**WHAT TO PRODUCE:**
Transcribe the earnings call transcript word for word, starting at "But looking at" and ending at "and the reseller?".

Start of SUPPLIED TEXT

Brian Kinstlinger — Alliance Global — Analyst
And with all of the pieces such as Samsung, STEM, the services around it. I guess I wanted to ask about the gross margin, if I look at the adjusted 26.4% notwithstanding freight costs coming down, if we push that aside, do you — in the past you expected to gain a little bit of margin throughout the course of the year. Do you still feel that way of the 26.4% and just kind of take us through with the mix and how that might change a little bit?
Michael Pope — Chairman and Chief Executive Officer
Yes. So still feel like we can improve that. Keep in mind that 26.4% was not including the adjustment of 2 points to 3 points on freight costs, right. So if you take the 26.4% plus 2 points to 3 points, that’s getting you closer to that 30% number. In the past, we talked about we ought to be 25% to 30% and we ought to be on the high-end of that approaching 30%. I think this is going to be that year where we can start to demonstrate additional improvement in gross profit margin and we definitely push that 30% margin number.
But looking at the future years, we’ve always said and this is still the case that we know we need to be higher than that and that’s going to happen as we improve our product mix, as we’ve talked about including selling more of our higher margin accessories and our professional services and our software solutions, which are high margin. That’s how we’re going to get there. We’re not going to get there by keeping the same product mix we have today, which is predominantly our active flat panels.
Brian Kinstlinger — Alliance Global — Analyst
Yeah, lastly, on the acquisition you made this week with Interactive Concepts. Is there a pipeline of similar channel partners or distributors sorry that you’re evaluating in various geographies in Europe given wanting to be closer to the customer and the reseller?
Michael Pope — Chairman and Chief Executive Officer
The answer is yes. Yeah, there are several others we’re looking at. So we’ll have to see how that plays out over time, but our model is ideally in most cases an exception to this, but in most cases, our model is that we want to be closer to the reseller partners and to the end users where we can again have those higher margins by cutting out that distributor but then also where we have a lot more influence and we think us having more influence that’s going to result in a higher sales growth versus just relying only on the distributor.

End of SUPPLIED TEXT
Start of INFORMATION GIVEN

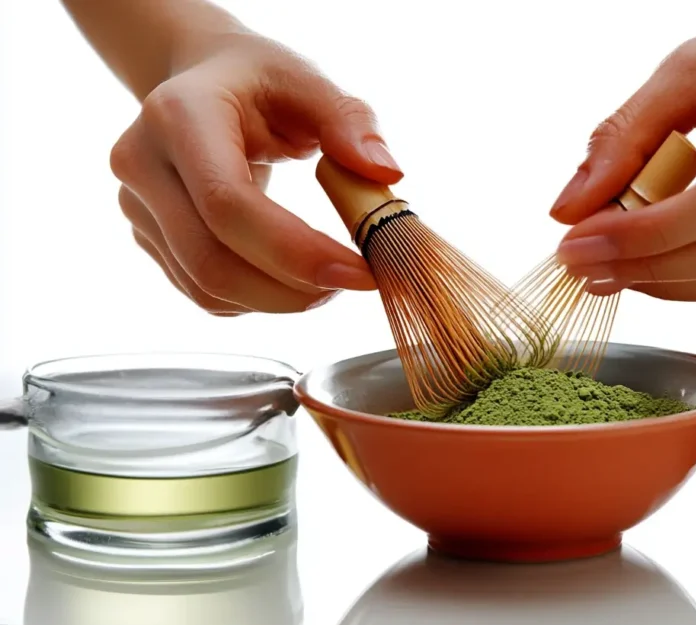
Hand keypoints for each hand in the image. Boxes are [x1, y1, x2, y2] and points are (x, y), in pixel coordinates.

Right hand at [111, 32, 400, 314]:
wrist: (199, 78)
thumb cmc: (257, 79)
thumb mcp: (309, 80)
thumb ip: (350, 121)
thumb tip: (384, 174)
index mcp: (179, 115)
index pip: (228, 205)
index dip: (296, 252)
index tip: (359, 272)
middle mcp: (144, 163)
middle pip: (212, 261)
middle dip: (292, 289)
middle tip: (352, 284)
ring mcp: (137, 206)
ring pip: (206, 288)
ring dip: (278, 300)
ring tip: (328, 280)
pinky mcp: (146, 236)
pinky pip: (202, 292)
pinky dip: (256, 299)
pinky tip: (292, 279)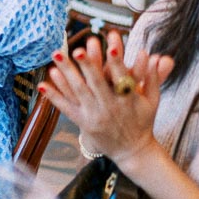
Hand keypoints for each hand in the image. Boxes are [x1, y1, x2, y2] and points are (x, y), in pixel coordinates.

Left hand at [40, 30, 173, 165]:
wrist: (132, 152)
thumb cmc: (142, 122)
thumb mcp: (152, 101)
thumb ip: (153, 78)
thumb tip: (156, 56)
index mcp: (128, 100)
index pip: (122, 78)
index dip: (117, 63)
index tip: (111, 47)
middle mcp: (110, 107)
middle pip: (96, 84)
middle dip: (87, 66)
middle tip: (77, 50)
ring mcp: (95, 116)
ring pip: (78, 92)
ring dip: (66, 74)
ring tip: (56, 56)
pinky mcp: (83, 123)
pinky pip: (66, 107)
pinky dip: (54, 96)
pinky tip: (42, 84)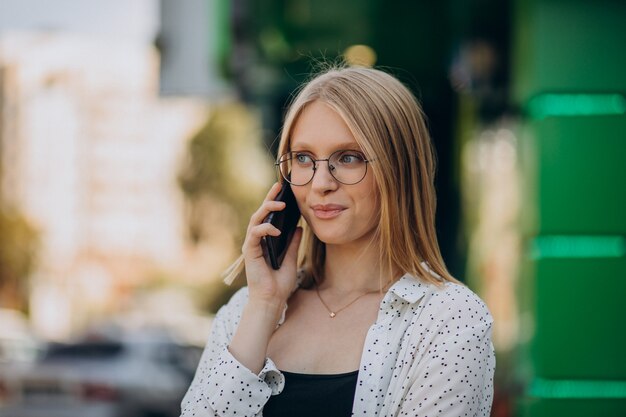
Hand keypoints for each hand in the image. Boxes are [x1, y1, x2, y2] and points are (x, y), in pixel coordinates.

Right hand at [242, 182, 302, 311]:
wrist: (272, 300)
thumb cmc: (279, 283)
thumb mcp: (291, 258)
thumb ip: (293, 243)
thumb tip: (299, 228)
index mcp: (265, 241)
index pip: (268, 217)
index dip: (274, 202)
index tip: (282, 190)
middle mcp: (256, 240)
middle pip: (260, 213)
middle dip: (269, 199)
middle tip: (279, 187)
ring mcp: (252, 245)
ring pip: (255, 220)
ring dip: (267, 209)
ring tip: (280, 204)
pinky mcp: (250, 252)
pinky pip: (255, 234)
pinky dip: (265, 229)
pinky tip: (277, 230)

End of INFORMATION GIVEN

**WRITTEN ANSWER:**
But looking at the future years, we’ve always said and this is still the case that we know we need to be higher than that and that’s going to happen as we improve our product mix, as we’ve talked about including selling more of our higher margin accessories and our professional services and our software solutions, which are high margin. That’s how we’re going to get there. We’re not going to get there by keeping the same product mix we have today, which is predominantly our active flat panels.
Brian Kinstlinger — Alliance Global — Analyst
Yeah, lastly, on the acquisition you made this week with Interactive Concepts. Is there a pipeline of similar channel partners or distributors sorry that you’re evaluating in various geographies in Europe given wanting to be closer to the customer and the reseller?